Qwen3-8B All-Sparse Indexer

Experimental research artifact — a trained Dynamic Sparse Attention (DSA) indexer trained at 2K context length. This repository is intended as an exploratory learned sparse-attention index, not a finished production method. The inference code is written in MLX.

A lightweight sparse-attention indexer trained to approximate dense attention behavior in Qwen/Qwen3-8B. Conceptually, this is a DeepSeek-style learned index in the sense that a small auxiliary network predicts which key-value positions are worth keeping for attention. This is an independent research artifact and is not affiliated with DeepSeek. Early results suggest the approach can work in some settings, but more research is needed.

Runs natively on Apple Silicon (M1/M2/M3/M4) via MLX. No CUDA or bitsandbytes required.

Model Description

This repository contains a Dynamic Sparse Attention (DSA) indexer checkpoint and the MLX runtime code needed to patch it into a standard Qwen3-8B model. The indexer is a small auxiliary network (~72 M parameters total, ~2 M per layer) that runs alongside the frozen base model. For every layer and every query, it predicts a top-k set of key positions that may be useful for attention, allowing exploratory sparse prefill and fixed-budget decode experiments.

Key properties:

Base model: mlx-community/Qwen3-8B-4bit (4-bit quantized, Apple Silicon)
Framework: MLX — runs on Apple M-series chips
Indexer coverage: All 36 transformer layers (full-model sparse attention)
Sparse budget: top_k = 2048 positions per query per layer
Fixed-size decode cache: KV cache stays at exactly 2048 entries forever, even for multi-thousand-token outputs
Current evidence: promising but preliminary; some quality and retrieval checks work, others degrade or fail depending on context length and top_k

Benchmarks

Needle-in-a-Haystack (Retrieval)

A short phrase ("The secret code is 7392") was hidden at the midpoint of a context filled with diverse natural-language prose. The model was then asked to retrieve it. These are exploratory single-task measurements, not a comprehensive long-context benchmark.

Requirement:
In the sparse-attention indexer text, how many entries does the fixed-size decode cache keep?

Provided material:
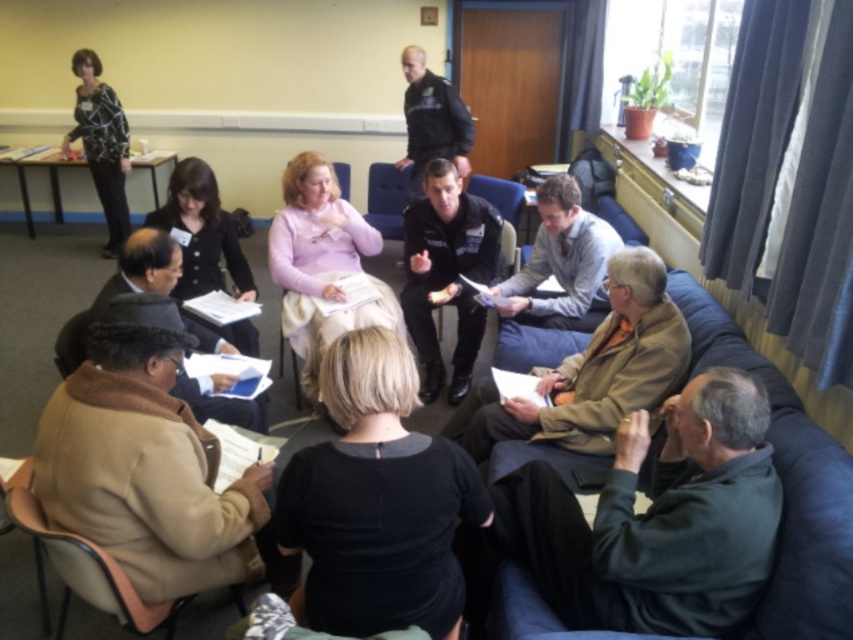
You are a person with a height of 5 feet. You are standing in the room and looking at the dark gray sweater at lower right. Can you see the top of the sweater without moving your head?

The dark gray sweater at lower right is 5.09 feet away from the viewer. Since the sweater is positioned at lower right, its top would be within the line of sight of a person who is 5 feet tall. Therefore, yes, you can see the top of the sweater without moving your head.

You are a guest entering the room and want to find the shortest object between the brown fuzzy coat at lower left and the dark blue uniform at upper center to place your bag. Which object should you choose?

The brown fuzzy coat at lower left is shorter than the dark blue uniform at upper center, so you should place your bag on the brown fuzzy coat at lower left.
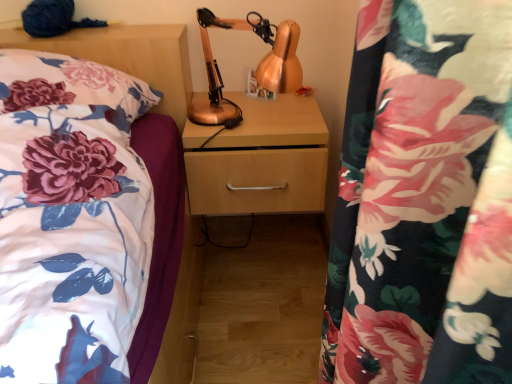
Image resolution: width=512 pixels, height=384 pixels. Identify the location of free space above wooden drawer at center (from a real-world perspective). (259, 115).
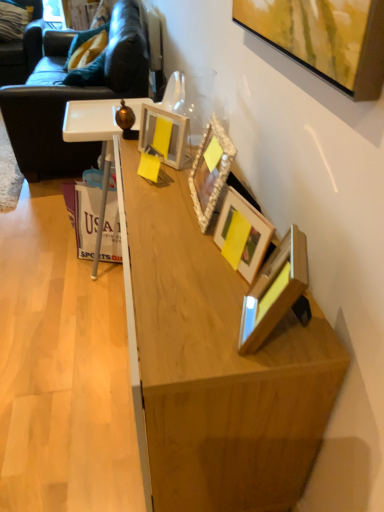
This screenshot has height=512, width=384. I want to click on vacant space situated on the left part of wooden picture frame at lower right, which appears as the fourth picture frame when viewed from the back, so click(x=196, y=324).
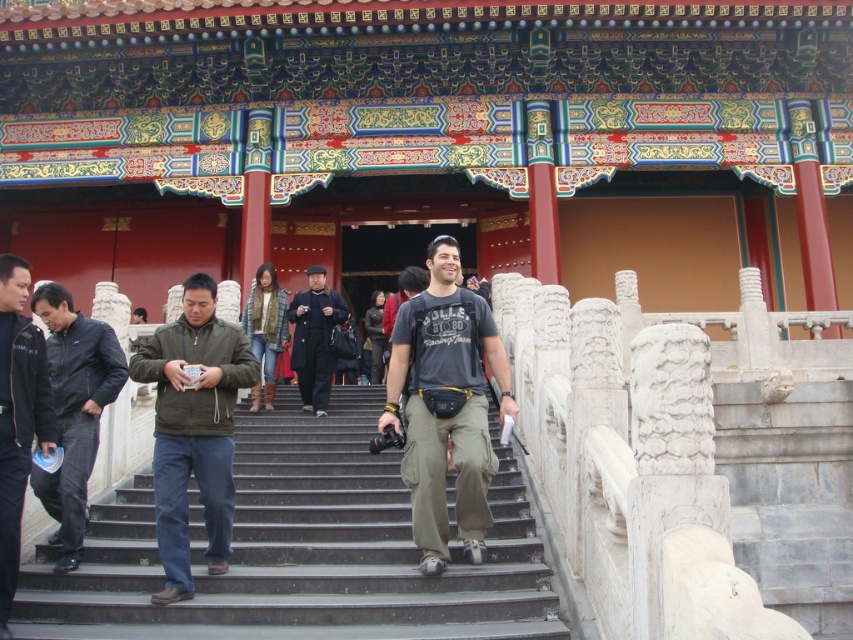
You are a tour guide preparing to lead a group up the stone steps to the entrance. You notice a black leather jacket at lower left and a denim jacket at center. Which jacket is narrower in width?

The black leather jacket at lower left is narrower in width than the denim jacket at center.

You are a visitor standing at the bottom of the stone steps leading to the entrance. You want to place both the dark blue jeans at left and the black leather jacket at lower left on the railing next to you. Which item requires more horizontal space on the railing?

The dark blue jeans at left requires more horizontal space on the railing because its width surpasses that of the black leather jacket at lower left.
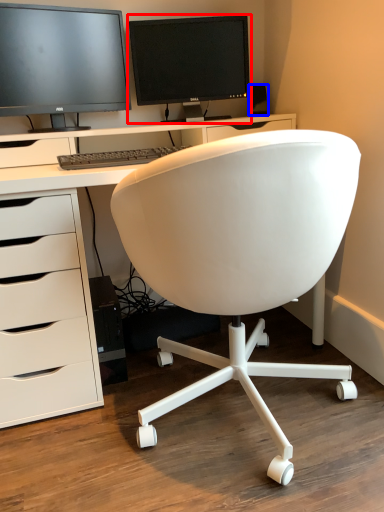
Question: Which point is further to the camera, computer monitor (highlighted by a red box) or office supplies (highlighted by a blue box)?

Choices:
 (A) computer monitor
 (B) office supplies

Answer: (B)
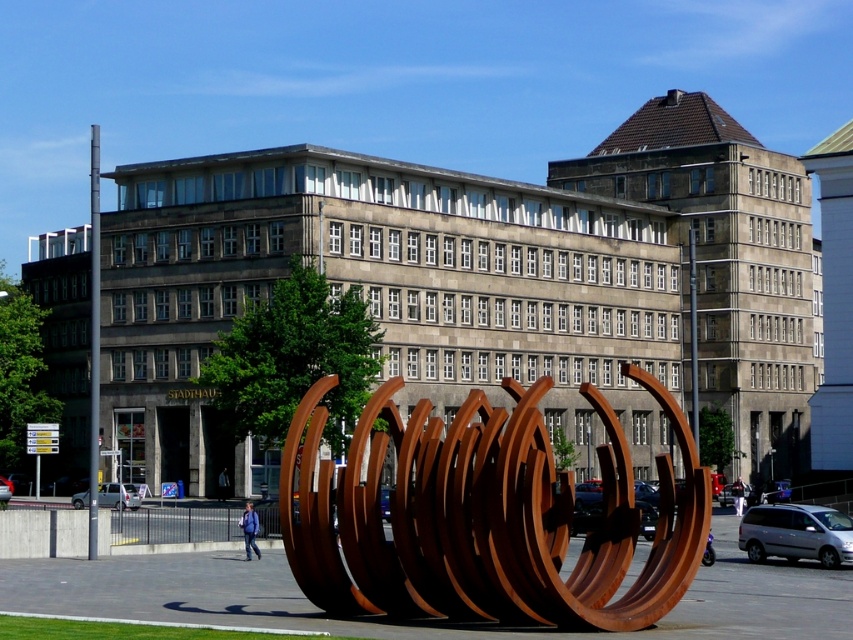
You are a visitor at the building and you see the rusty metal sculpture at center and the light beige fabric jacket at lower right. Which object is taller?

The rusty metal sculpture at center is taller than the light beige fabric jacket at lower right.

You are a photographer planning to capture the rusty metal sculpture at center and the light beige fabric jacket at lower right in a single frame. Based on their sizes, which object should you position closer to the camera to ensure both fit within the frame?

The rusty metal sculpture at center is wider than the light beige fabric jacket at lower right. To fit both in the frame, position the rusty metal sculpture at center closer to the camera since its larger size requires more space, allowing the smaller jacket to occupy less area in the background.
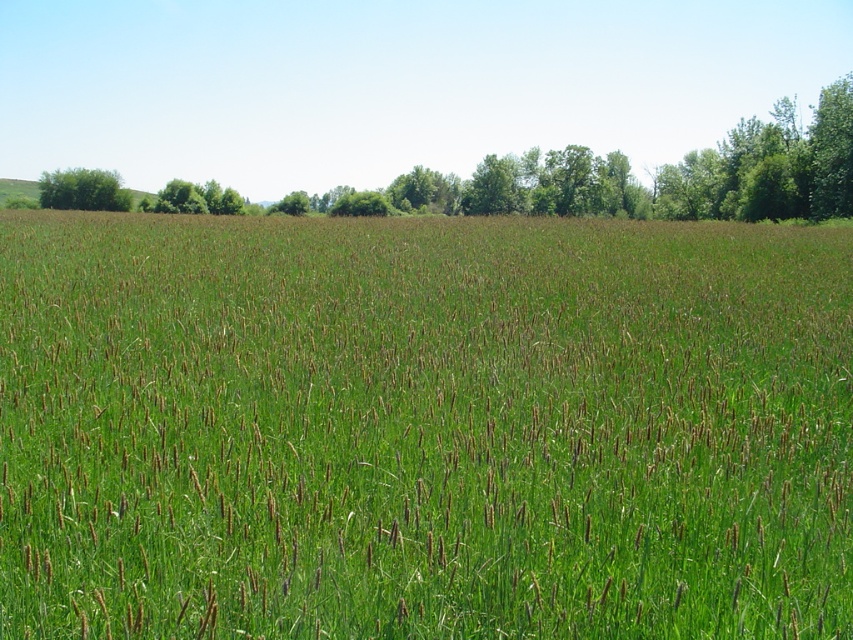
You are standing at the origin point of the image coordinate system. You want to walk to the green grassy field at center. In which direction should you move relative to your current position?

The green grassy field at center is located at coordinate point 0.669 on the x axis and 0.497 on the y axis. Since you are at the origin, you should move towards the right and slightly forward to reach it.

Looking at this image, you are standing in the middle of the green grassy field at center and want to walk towards the green leafy tree at upper left. Which direction should you head?

The green grassy field at center is to the right of the green leafy tree at upper left, so you should head to the left to reach the tree.

You are standing in the middle of the green grassy field at center and want to walk towards the green leafy tree at upper left. Which direction should you head to reach the tree?

The green leafy tree at upper left is located in the upper left direction from the green grassy field at center, so you should head towards the upper left to reach the tree.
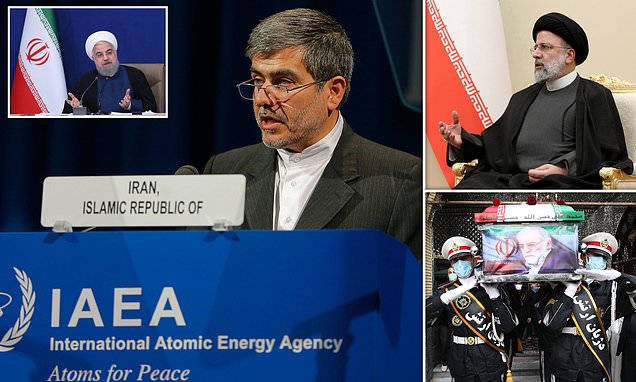
The width and height of the screenshot is (636, 382). What are the coordinates of `table` in the screenshot? It's located at (201, 282).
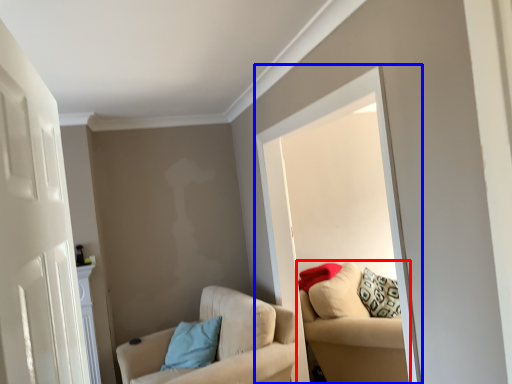
Question: Which object appears closest to the camera in this image, studio couch (highlighted by a red box) or window (highlighted by a blue box)?

Choices:
 (A) studio couch
 (B) window

Answer: (B)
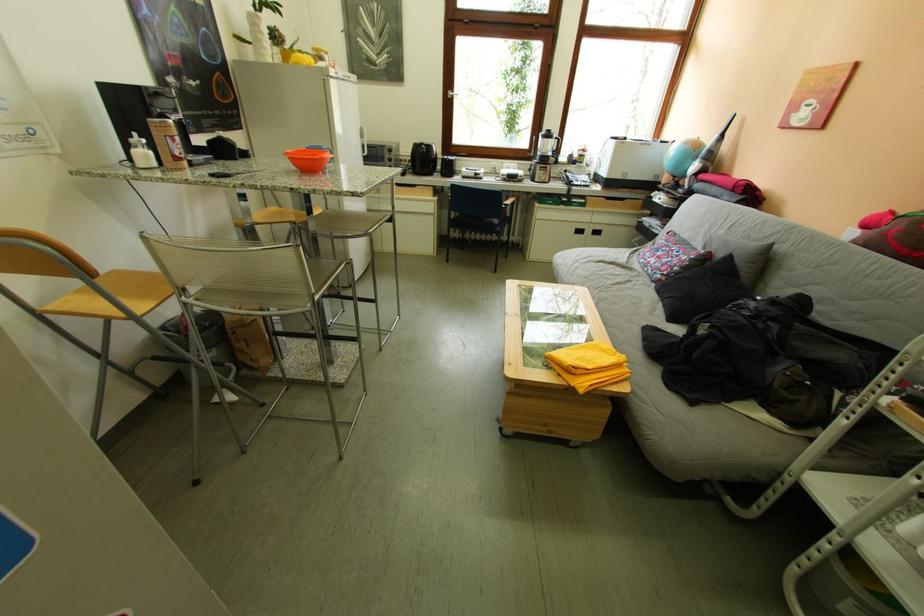
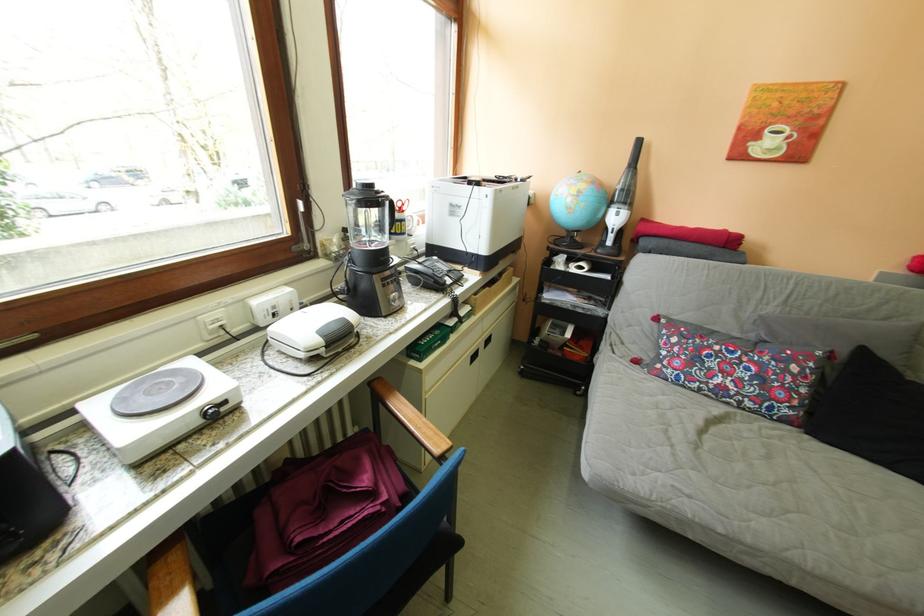
The point at (492, 177) is marked in the first image. Where is the corresponding point in the second image?

(237, 406)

Expected answer:
Exactly 2048 entries, even for multi-thousand-token outputs.